On the eastern beaches of the Jaragua National Park the overall production of hatchlings incubated in boxes during the study period was much greater than would have been expected without protection efforts but this method probably altered natural sex ratios. Further research is needed to improve conservation measures at these beaches, including enforcement of beach protection and the development of an effective hatchery. Our results also indicate that artificial incubation on the western beaches was an ineffective conservation strategy given the low levels of hatching success recorded, and therefore current conservation is focused on in situ clutch protection. However, the western beaches are subject to unregulated tourism activity and development and are threatened by the expansion of bauxite and limestone mining (Wielgus et al., Reference Wielgus, Cooper, Torres and Burke2010). Thus, this conservation strategy will only be possible with institutional control over the influx of tourism and coastal development.

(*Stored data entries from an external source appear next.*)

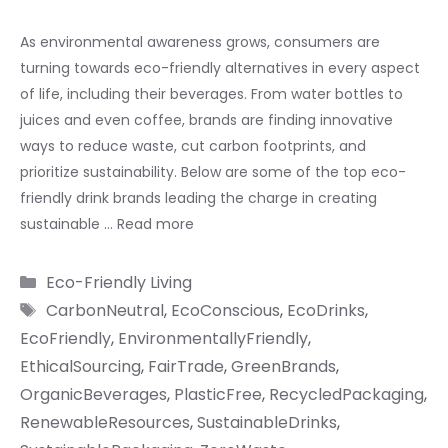
As environmental awareness grows, consumers are
turning towards eco-friendly alternatives in every aspect
of life, including their beverages. From water bottles to
juices and even coffee, brands are finding innovative
ways to reduce waste, cut carbon footprints, and
prioritize sustainability. Below are some of the top eco-
friendly drink brands leading the charge in creating
sustainable …
Read more
Categories
Eco-Friendly Living
Tags
CarbonNeutral
,
EcoConscious
,
EcoDrinks
,
EcoFriendly
,
EnvironmentallyFriendly
,
EthicalSourcing
,
FairTrade
,
GreenBrands
,
OrganicBeverages
,
PlasticFree
,
RecycledPackaging
,
RenewableResources
,
SustainableDrinks
,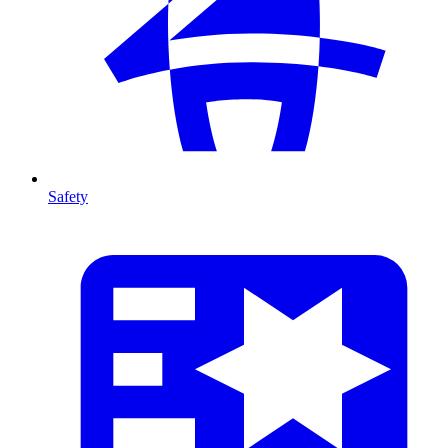
Safety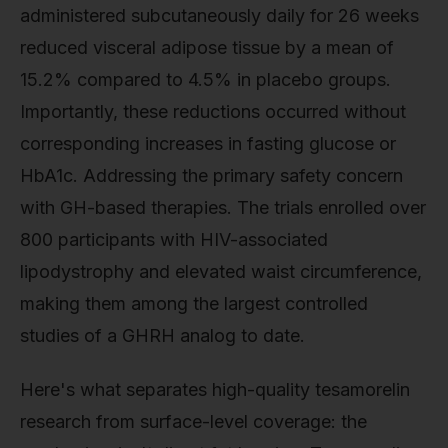
administered subcutaneously daily for 26 weeks
reduced visceral adipose tissue by a mean of
15.2% compared to 4.5% in placebo groups.
Importantly, these reductions occurred without
corresponding increases in fasting glucose or
HbA1c. Addressing the primary safety concern
with GH-based therapies. The trials enrolled over
800 participants with HIV-associated
lipodystrophy and elevated waist circumference,
making them among the largest controlled
studies of a GHRH analog to date.
Here's what separates high-quality tesamorelin
research from surface-level coverage: the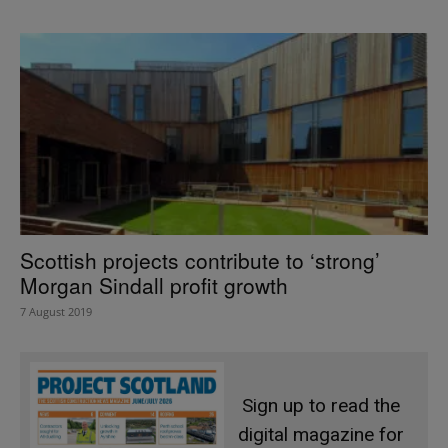
Scottish projects contribute to ‘strong’
Morgan Sindall profit growth
7 August 2019
Sign up to read the
digital magazine for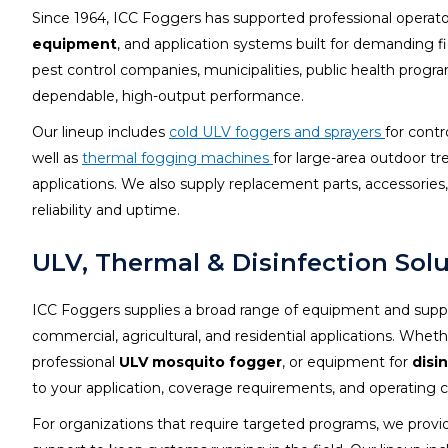
Since 1964, ICC Foggers has supported professional operat
equipment
, and application systems built for demanding f
pest control companies, municipalities, public health progra
dependable, high-output performance.
Our lineup includes
cold ULV foggers and sprayers
for contr
well as
thermal fogging machines
for large-area outdoor 
applications. We also supply replacement parts, accessori
reliability and uptime.
ULV, Thermal & Disinfection Sol
ICC Foggers supplies a broad range of equipment and suppo
commercial, agricultural, and residential applications. Whe
professional
ULV mosquito fogger
, or equipment for
disi
to your application, coverage requirements, and operating c
For organizations that require targeted programs, we provi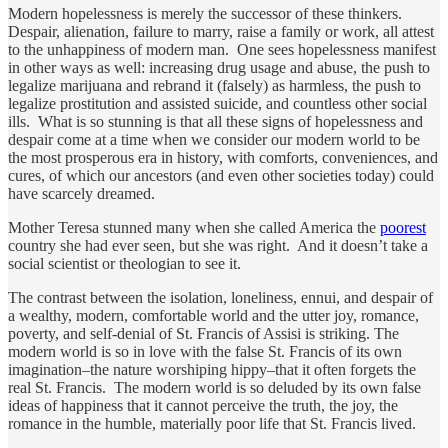
Modern hopelessness is merely the successor of these thinkers.
Despair, alienation, failure to marry, raise a family or work, all attest
to the unhappiness of modern man. One sees hopelessness manifest
in other ways as well: increasing drug usage and abuse, the push to
legalize marijuana and rebrand it (falsely) as harmless, the push to
legalize prostitution and assisted suicide, and countless other social
ills. What is so stunning is that all these signs of hopelessness and
despair come at a time when we consider our modern world to be
the most prosperous era in history, with comforts, conveniences, and
cures, of which our ancestors (and even other societies today) could
have scarcely dreamed.
Mother Teresa stunned many when she called America the
poorest
country she had ever seen, but she was right. And it doesn’t take a
social scientist or theologian to see it.
The contrast between the isolation, loneliness, ennui, and despair of
a wealthy, modern, comfortable world and the utter joy, romance,
poverty, and self-denial of St. Francis of Assisi is striking. The
modern world is so in love with the false St. Francis of its own
imagination–the nature worshiping hippy–that it often forgets the
real St. Francis. The modern world is so deluded by its own false
ideas of happiness that it cannot perceive the truth, the joy, the
romance in the humble, materially poor life that St. Francis lived.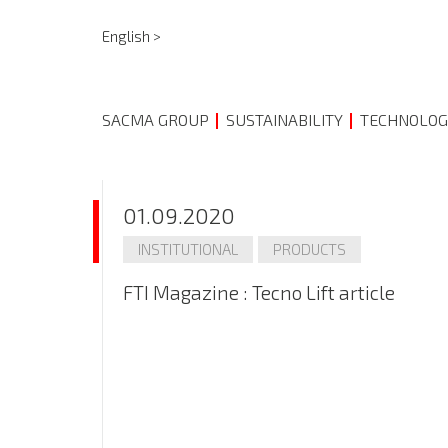
English >
SACMA GROUP
SUSTAINABILITY
TECHNOLOG
01.09.2020
INSTITUTIONAL
PRODUCTS
FTI Magazine : Tecno Lift article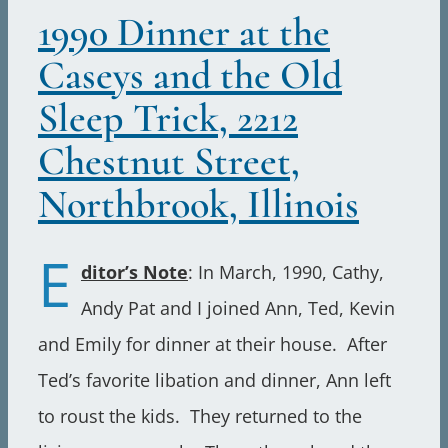
1990 Dinner at the
Caseys and the Old
Sleep Trick, 2212
Chestnut Street,
Northbrook, Illinois
E
ditor’s Note
: In March, 1990, Cathy,
Andy Pat and I joined Ann, Ted, Kevin
and Emily for dinner at their house. After
Ted’s favorite libation and dinner, Ann left
to roust the kids. They returned to the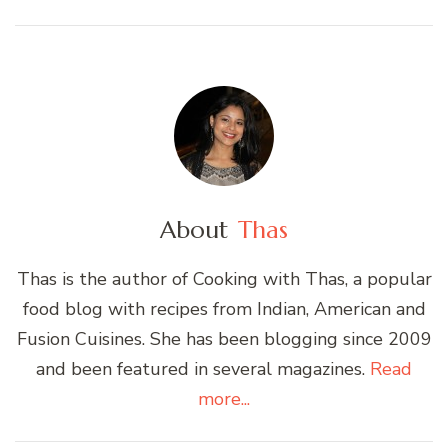
About
Thas
Thas is the author of Cooking with Thas, a popular
food blog with recipes from Indian, American and
Fusion Cuisines. She has been blogging since 2009
and been featured in several magazines.
Read
more...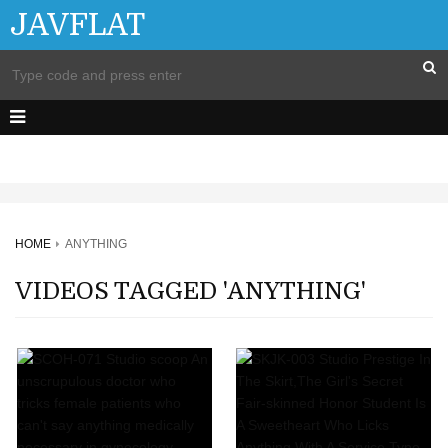
JAVFLAT
HOME
ANYTHING
VIDEOS TAGGED 'ANYTHING'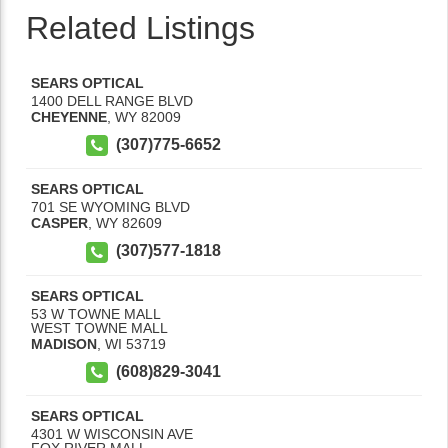
Related Listings
SEARS OPTICAL
1400 DELL RANGE BLVD
CHEYENNE
,
WY
82009
(307)775-6652
SEARS OPTICAL
701 SE WYOMING BLVD
CASPER
,
WY
82609
(307)577-1818
SEARS OPTICAL
53 W TOWNE MALL
WEST TOWNE MALL
MADISON
,
WI
53719
(608)829-3041
SEARS OPTICAL
4301 W WISCONSIN AVE
FOX RIVER MALL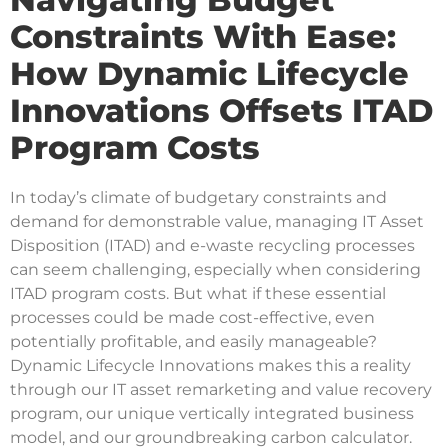
Constraints With Ease:
How Dynamic Lifecycle
Innovations Offsets ITAD
Program Costs
In today’s climate of budgetary constraints and
demand for demonstrable value, managing IT Asset
Disposition (ITAD) and e-waste recycling processes
can seem challenging, especially when considering
ITAD program costs. But what if these essential
processes could be made cost-effective, even
potentially profitable, and easily manageable?
Dynamic Lifecycle Innovations makes this a reality
through our IT asset remarketing and value recovery
program, our unique vertically integrated business
model, and our groundbreaking carbon calculator.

It is possible that in the future relocation and artificial incubation will be an option to avoid the extirpation of marine turtle nesting populations threatened by habitat loss to coastal development, or the predicted rise in sea level. Our findings highlight the importance of monitoring and assessing mortality and sex ratio in conservation programmes using these methods.
Acknowledgements
This study was part of a conservation project funded by the Spanish International Cooperation Agency (A/2991/05 and A/5641/06), the Spanish Ministry of Education and Sciences (CGL2006-02936-BOS), the General Foundation of the University of Valencia, and the European Union (Marie Curie grants, FP6 & 7). We thank the Dominican NGO Grupo Jaragua, The Nature Conservancy, the Dominican authorities (Office of Protected Areas and Biodiversity of the Environmental Ministry) and the National Park rangers. All works and manipulation of eggs and hatchlings were carried out with the permission of the Environmental Ministry. We thank ‘Blanco’ Turbí and the other rangers for their help during fieldwork in Jaragua and their work on the conservation of marine turtles, the Dominican and international students, volunteers and local people who helped in many ways, D. Weber and D. Kross for helpful comments on the statistics, and Dr Martin Fisher and two anonymous reviewers for their comments. J. Tomás and J.A. Raga are supported by project Prometeo/2011/40 of Conselleria de Educacio (Generalitat Valenciana) and project CGL2011-30413 of the Spanish Ministry of Sciences and Innovation.
Biographical sketches
Ohiana Revuelta's research is focused on the marine turtles of the Dominican Republic. Yolanda M. León's research focuses on the threatened species of the Dominican Republic, including marine turtles, cetaceans and avifauna. Annette C. Broderick runs projects on conservation of marine turtles and mammals. Pablo Feliz is a member of the environmental NGO Grupo Jaragua. Brendan J. Godley is involved in projects on the conservation of marine turtles, mammals and avifauna in several countries. Juan A. Balbuena specializes in modelling applied to studies on marine vertebrate parasitology and ecology. Andrea Mason, Kate Poulton and Stefania Savoré have carried out research on sea turtle ecology. Juan A. Raga has participated in research projects on marine vertebrate conservation and parasitology. Jesús Tomás has participated in a number of research projects for the conservation of marine turtles in the Mediterranean, Africa and the Caribbean.